===== Information given =====
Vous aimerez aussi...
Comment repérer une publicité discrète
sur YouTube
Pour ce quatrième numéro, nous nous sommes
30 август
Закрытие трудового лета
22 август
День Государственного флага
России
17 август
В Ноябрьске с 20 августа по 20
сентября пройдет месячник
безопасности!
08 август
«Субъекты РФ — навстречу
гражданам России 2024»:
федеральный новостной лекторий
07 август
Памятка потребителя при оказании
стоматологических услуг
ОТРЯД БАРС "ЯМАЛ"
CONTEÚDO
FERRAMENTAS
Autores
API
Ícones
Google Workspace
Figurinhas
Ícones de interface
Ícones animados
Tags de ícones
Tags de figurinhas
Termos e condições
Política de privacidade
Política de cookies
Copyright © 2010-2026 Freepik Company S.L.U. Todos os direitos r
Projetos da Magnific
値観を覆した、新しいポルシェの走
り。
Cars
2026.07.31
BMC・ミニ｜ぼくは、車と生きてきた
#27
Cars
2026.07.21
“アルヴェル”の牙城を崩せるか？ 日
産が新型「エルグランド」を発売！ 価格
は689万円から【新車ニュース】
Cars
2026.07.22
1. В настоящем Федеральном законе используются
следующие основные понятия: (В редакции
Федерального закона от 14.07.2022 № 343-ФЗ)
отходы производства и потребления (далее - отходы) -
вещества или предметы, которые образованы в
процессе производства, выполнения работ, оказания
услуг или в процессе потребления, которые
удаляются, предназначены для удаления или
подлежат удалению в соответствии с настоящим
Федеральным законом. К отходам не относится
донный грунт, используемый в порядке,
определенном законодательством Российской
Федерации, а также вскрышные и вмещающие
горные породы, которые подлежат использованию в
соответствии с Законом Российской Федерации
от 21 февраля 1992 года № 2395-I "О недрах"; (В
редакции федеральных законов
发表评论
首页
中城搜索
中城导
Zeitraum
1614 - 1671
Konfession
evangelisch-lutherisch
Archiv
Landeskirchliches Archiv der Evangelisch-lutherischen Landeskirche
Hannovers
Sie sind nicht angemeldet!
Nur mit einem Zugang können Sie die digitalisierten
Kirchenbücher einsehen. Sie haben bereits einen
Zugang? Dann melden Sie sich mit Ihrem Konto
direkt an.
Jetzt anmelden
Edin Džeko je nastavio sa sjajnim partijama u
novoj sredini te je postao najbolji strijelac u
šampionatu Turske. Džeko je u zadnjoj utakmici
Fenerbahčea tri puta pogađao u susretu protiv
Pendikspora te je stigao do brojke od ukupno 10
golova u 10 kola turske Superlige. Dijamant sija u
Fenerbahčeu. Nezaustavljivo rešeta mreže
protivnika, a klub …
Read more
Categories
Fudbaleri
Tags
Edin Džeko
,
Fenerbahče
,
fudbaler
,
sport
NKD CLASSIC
=====
* [Task instructions] From the listing above, return every line that carries the string "услуг".

* [Answer box]
стоматологических услуг
услуг или в процессе потребления, которые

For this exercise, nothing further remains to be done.